In general, the exchange is the most transparent segment of the fuel market, and any restrictions on exchange trading will encourage the market to operate "in the shadows," where prices significantly exceed exchange levels, Tereshkin is convinced.
However, Stankevich counters that the introduction of price change limits is a classic tool of administrative regulation. The state and regulatory bodies are forced to resort to manual management to stabilize the situation in the short term. However, it is premature to speak of a complete transition of the fuel market to manual regulation. Exchange trading with established limits is merely one of the control mechanisms. The market continues to function based on fundamental economic factors: oil production volumes, refining, tax policy, and logistics costs. Thus, we are speaking of enhanced oversight measures in times of crisis, while fundamental market mechanisms continue to operate, the expert points out.

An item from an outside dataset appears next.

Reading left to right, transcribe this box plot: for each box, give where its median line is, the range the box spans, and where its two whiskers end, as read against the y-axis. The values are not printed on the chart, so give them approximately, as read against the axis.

In Gusev's opinion, people should pay attention to alternative modes of transport. Not horses or donkeys, but gas-powered vehicles and the rapidly growing electric vehicle market. People can choose cars that run on fuel that won’t irritate them with its price, the expert believes.
Meanwhile,
In Sevastopol, there has been an increase in the availability of gasoline for open sale. Fuel deliveries have increased, and authorities are preparing for a gradual lifting of sales restrictions. However, QR code refueling will remain in effect for now to regulate queues at gas stations. A correspondent for "RG" checked the current situation in the region. On June 17, fuel became available for open sale at 11 gas stations. Their number is increasing daily: there were ten such stations on June 16, and eight on June 15. Motorists are feeling optimistic. Those who struggled to find fuel for an extended period have finally been able to refuel—though only up to 20 liters at a time. This restriction has been in place in Sevastopol since May 22.
Queues began forming at gas stations at 8 AM on Wednesday. More than 60 cars were waiting at the "ATAN" station on Stoletov Avenue. This station has AI-92 and AI-95 Ultra available for open sale. Motorists organized the line in a way that did not block traffic or intersections. Sales start at 9 AM, but an air raid alert sounds at 9:20 AM, at which point the gas station stops dispensing fuel. People wait patiently. Drivers are friendly and eagerly respond to questions.
"It has gotten easier to find fuel in the last couple of days," says Kia driver Sergei. "You can refuel with AI-92 almost anywhere; AI-95 happens less often."
First and foremost, gasoline and diesel fuel are sold to municipal and emergency services, public transport, and security forces. QR codes are issued to residents for the remaining volumes.